I wrote a program to generate random BrainF, and convert it to Piet through this Ruby script. To make training the AI model easier, there were several features I added to the program. One being “marked” and “unmarked” Piet files. “Marked” files are ones that have a small line of white pixels above every new equivalent BrainF operation, where “unmarked” are those without these lines. For every generated BrainF program, there is both a marked and unmarked Piet file generated, each put into separate folders. My thinking is that this may clue a model into seeing the patterns of how each BrainF character represents some specific set of pixels generated by the script. Another feature I added was splitting the random programs into different categories, based on complexity. One set has only four BrainF characters it can pull from (. , + -), the next adds two more (< >), and the one after that adds the most complex BrainF feature, loops ([ ]). My thinking with this is that the model may behave better if I focus the training on solely the first set, since it is the most simplistic.

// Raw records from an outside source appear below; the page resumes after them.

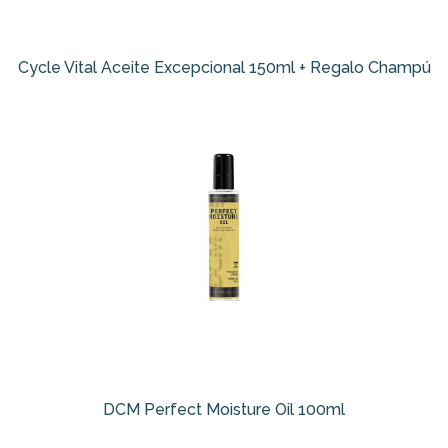
Cycle Vital Aceite Excepcional 150ml + Regalo Champú
DCM Perfect Moisture Oil 100ml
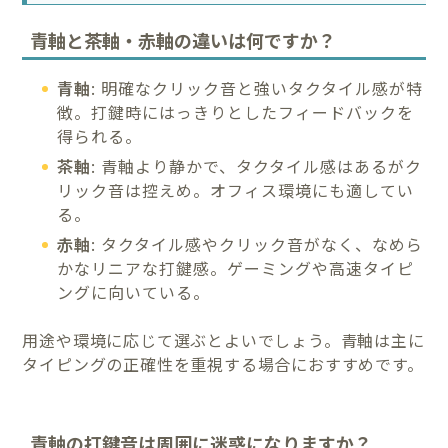
青軸と茶軸・赤軸の違いは何ですか？
青軸
: 明確なクリック音と強いタクタイル感が特
徴。打鍵時にはっきりとしたフィードバックを
得られる。
茶軸
: 青軸より静かで、タクタイル感はあるがク
リック音は控えめ。オフィス環境にも適してい
る。
赤軸
: タクタイル感やクリック音がなく、なめら
かなリニアな打鍵感。ゲーミングや高速タイピ
ングに向いている。
用途や環境に応じて選ぶとよいでしょう。青軸は主に
タイピングの正確性を重視する場合におすすめです。
青軸の打鍵音は周囲に迷惑になりますか？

To create this Neural Network, I chose Keras. After some research. It seemed like a high-level Python library that also allows me a lot of flexibility in designing the network. I set up a Google Collaboratory notebook, and started setting up the model.

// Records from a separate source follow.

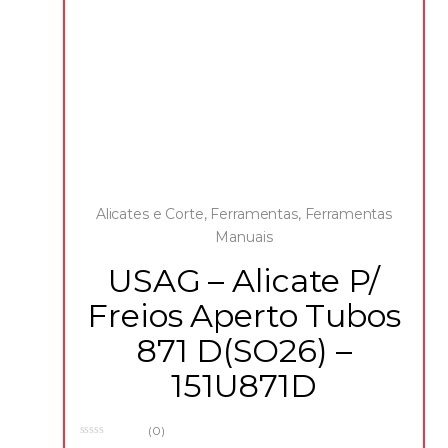
Alicates e Corte
,
Ferramentas
,
Ferramentas
Manuais
USAG – Alicate P/
Freios Aperto Tubos
871 D(SO26) –
151U871D
(0)
0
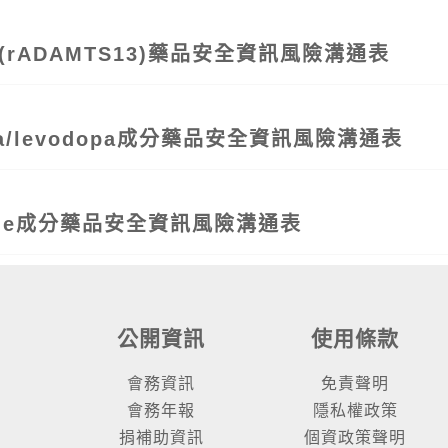
® (rADAMTS13)藥品安全資訊風險溝通表
opa/levodopa成分藥品安全資訊風險溝通表
sole成分藥品安全資訊風險溝通表
公開資訊
使用條款
會務資訊
免責聲明
會務年報
隱私權政策
捐補助資訊
個資政策聲明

I quickly ran into some issues, Keras strongly recommends that image files be a standard size for training, or else the computations are much more inefficient. (I did some reading on this, and it seems that because neural networks rely so heavily on matrix multiplication, and matrix multiplication is only possible in circumstances with specific dimensions (if one matrix is sized M x N, the other must be sized N x K to properly multiply), these neural networks are designed to work on inputs of the same size). But this ruby script generates images of differing sizes, so I have to create some way to make every single generated image the same as the largest image in the set. In another NN project, it might be possible to crop some of the training image instead of expanding it. But because Piet is encoded throughout the length of the PNG image, there is no way to crop without losing parts of the data. So I had to learn how to do this scaling process through reading more about the numpy library, which is responsible for the data architecture underpinning many Python libraries, including Keras.
This section extends the current array (representing the data of a PNG image), with black sections all around the difference between the current file, and the largest possible file in that set. Let’s look at an example, here is the first piece of BrainF text generated: “,,-.+.++.++,.,-+++”

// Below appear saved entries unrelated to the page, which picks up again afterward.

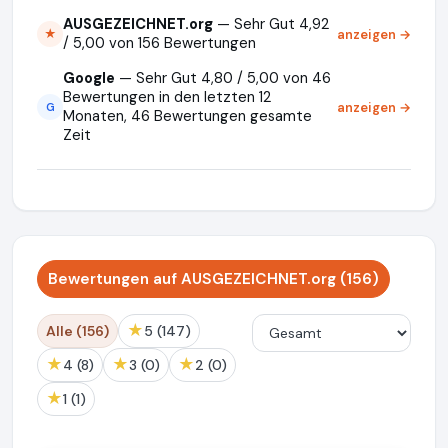
AUSGEZEICHNET.org
— Sehr Gut 4,92
anzeigen →
★
/ 5,00 von 156 Bewertungen
Google
— Sehr Gut 4,80 / 5,00 von 46
Bewertungen in den letzten 12
anzeigen →
G
Monaten, 46 Bewertungen gesamte
Zeit
Bewertungen auf AUSGEZEICHNET.org (156)
★
Alle (156)
5 (147)
★
★
★
4 (8)
3 (0)
2 (0)
★
1 (1)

This generates into this image, which is smaller than most of the others generated.
Here are the two pieces of BrainF code that represent the largest Piet images, one is the widest image, and one is the tallest. In that order, “><+->.,+.-><>+.>.” and “-<+[-+[–<—]]”
And here are their associated images:
The wider one has a size of 325×9 pixels, while the taller one is 110×12 pixels. So now I know that all these images will fit in a 325×12 frame, here is what that first Piet image looks like when padded to this size:
With this code, I now have evenly sized images, so the Neural Network will have an easier time training. But now I need to figure out what layers I will use within the model. Traditionally, image-based NNs commonly use convolutional and pooling layers. Pooling layers generally downsample an image and look for individual features. This is useful for regular classification models; for example, say we want a model that can tell whether an image depicts a dog or not. One useful “feature” in this classification could be if there’s something that looks like a tail in the image. A pooling layer would be useful here to focus in specifically on the pixels that would represent a tail, to aid in processing whether the image is of a dog. Many different pooling layers can be used to show many different useful features in an image. If an image shows something with a tail, fur, and no whiskers, it’s more likely to be a dog. Pooling layers are also especially useful for these applications because they find features regardless of position. So a tail could be in any part of the image, and it could still be recognized as a tail. While this is useful for general NN models, these layers aren’t very useful to me, because Piet code is dependent on its position in the image.
This upcoming week, I hope to work more on the model, and reach a point where I can collect together everything I’ve worked on during the project.